’Snow’ doubt about it? Next week’s forecast is still somewhat low-confidence on snow, but that confidence is increasing with each passing day. Monday looks warmer than average for this time of year: highs in the middle 50s on a southwest wind. It looks way too warm for snow Monday night, but if a major blast of Arctic air can move in and match up with the moisture, there will be a chance of an accumulating snow starting Tuesday morning.
Snow would be brief and relatively light: two inches or less for most of North Alabama and maybe a bit more in Southern Tennessee and on the higher mountains in the region. We know that 1-2” of snow here is significant, but we want to distinguish this from historic storms like those in 2015, 2011, 2010 and the big one in ’93; it’s not looking like those at all.
This is one model’s projection of the snow; it’s not a great idea to make official plans based on a single model, but this is one of the pieces of information we’ve looked at and believe is plausible based on the trends and expectations from a system like this.
What kind of impact will it have? It’s hard to say. Temperatures will be above freezing for about 72 hours prior to the snow, and it will likely rain some before it changes to snow. Roads may be in good shape for a while but could turn icy as temperatures nose dive Tuesday: from the 40s at midnight to the 20s in the afternoon.
Frigid weather: Last January was cold; we dropped to 7ºF at Huntsville International last year, and this batch of cold air looks similar to that. There’s one difference, though: snow on the ground. If we do get 1-3” of snowfall, that could send the low temperatures as cold as 0ºF to 5ºF by Thursday morning.

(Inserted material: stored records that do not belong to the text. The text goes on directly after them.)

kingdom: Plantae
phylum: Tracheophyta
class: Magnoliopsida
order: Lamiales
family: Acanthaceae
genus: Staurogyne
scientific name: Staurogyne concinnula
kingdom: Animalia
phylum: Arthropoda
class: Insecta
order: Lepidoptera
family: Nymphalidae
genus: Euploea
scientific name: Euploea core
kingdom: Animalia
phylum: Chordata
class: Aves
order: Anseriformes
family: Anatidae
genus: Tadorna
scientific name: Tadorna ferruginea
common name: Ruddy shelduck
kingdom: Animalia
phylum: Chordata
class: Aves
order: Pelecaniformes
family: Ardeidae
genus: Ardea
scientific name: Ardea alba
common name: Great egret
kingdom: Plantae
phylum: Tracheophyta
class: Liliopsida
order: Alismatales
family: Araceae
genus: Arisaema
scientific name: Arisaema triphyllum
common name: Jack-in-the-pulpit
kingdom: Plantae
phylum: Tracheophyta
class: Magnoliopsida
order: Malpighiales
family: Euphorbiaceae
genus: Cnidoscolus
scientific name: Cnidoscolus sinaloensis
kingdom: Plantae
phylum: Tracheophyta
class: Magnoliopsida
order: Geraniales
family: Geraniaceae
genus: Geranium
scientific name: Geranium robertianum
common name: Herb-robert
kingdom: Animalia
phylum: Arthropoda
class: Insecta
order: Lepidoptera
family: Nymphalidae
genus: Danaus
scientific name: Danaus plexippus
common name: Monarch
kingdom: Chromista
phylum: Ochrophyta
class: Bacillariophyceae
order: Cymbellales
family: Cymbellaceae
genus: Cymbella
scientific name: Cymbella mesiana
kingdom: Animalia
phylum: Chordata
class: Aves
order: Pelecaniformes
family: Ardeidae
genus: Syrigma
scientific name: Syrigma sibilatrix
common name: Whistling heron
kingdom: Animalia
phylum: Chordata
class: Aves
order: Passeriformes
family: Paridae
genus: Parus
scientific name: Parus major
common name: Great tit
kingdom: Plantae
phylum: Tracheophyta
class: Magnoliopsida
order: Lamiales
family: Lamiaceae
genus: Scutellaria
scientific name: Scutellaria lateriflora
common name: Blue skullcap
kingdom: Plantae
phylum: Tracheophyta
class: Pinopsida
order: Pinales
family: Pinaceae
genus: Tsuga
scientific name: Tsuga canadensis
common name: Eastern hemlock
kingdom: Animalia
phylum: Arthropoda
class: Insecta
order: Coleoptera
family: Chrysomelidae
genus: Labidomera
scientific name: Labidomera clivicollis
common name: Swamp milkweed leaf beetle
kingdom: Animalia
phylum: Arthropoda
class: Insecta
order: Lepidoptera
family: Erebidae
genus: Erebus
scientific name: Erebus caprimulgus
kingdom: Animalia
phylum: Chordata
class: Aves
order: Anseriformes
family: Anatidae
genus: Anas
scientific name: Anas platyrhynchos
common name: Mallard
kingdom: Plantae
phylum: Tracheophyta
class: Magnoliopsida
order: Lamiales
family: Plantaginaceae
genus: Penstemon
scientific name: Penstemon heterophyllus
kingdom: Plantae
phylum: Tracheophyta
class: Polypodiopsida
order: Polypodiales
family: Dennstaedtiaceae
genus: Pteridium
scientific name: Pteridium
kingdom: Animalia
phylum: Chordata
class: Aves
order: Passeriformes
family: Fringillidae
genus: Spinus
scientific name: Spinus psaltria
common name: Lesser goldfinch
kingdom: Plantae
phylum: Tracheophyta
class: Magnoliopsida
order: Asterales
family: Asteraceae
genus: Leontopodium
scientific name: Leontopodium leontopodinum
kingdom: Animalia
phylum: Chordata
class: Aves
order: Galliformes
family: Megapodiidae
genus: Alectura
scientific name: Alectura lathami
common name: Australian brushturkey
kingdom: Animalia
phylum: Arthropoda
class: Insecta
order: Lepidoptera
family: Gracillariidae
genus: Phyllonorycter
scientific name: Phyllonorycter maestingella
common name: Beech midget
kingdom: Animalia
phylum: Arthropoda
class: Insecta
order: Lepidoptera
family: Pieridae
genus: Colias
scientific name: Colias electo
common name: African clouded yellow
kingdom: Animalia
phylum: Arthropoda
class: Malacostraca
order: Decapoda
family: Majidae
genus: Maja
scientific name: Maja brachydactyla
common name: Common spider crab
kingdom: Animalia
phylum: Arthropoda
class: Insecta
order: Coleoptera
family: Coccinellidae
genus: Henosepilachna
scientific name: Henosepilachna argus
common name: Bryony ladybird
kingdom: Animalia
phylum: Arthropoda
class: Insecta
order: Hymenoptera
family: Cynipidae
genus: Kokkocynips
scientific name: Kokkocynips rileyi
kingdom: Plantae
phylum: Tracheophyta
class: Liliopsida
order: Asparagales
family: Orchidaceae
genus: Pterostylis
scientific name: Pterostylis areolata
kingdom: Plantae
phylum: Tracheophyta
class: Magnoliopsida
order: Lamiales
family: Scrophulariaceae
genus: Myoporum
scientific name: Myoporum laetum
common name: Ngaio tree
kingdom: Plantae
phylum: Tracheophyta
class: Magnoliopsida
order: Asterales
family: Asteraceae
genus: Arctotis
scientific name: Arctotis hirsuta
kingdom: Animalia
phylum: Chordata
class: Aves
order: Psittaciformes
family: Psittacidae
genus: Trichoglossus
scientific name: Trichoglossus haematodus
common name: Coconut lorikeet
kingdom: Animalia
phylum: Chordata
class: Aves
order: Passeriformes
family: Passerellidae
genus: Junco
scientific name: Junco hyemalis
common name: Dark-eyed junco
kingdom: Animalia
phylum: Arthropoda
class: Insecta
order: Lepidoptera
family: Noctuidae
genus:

How concrete is this forecast? It’s not ‘set’ yet, but the odds of snow are looking good better day by day. Is it guaranteed? No. There’s a chance it could dry up before it gets cold enough to make accumulating snow. There’s also a chance that it could phase up even better than it looks right now and give us more than projected. We’re talking about liquid equivalency here from 0.1 to 0.4 inches; we don’t try to break down rainfall to that level this far out, so that’s what accounts for the range and the uncertainty.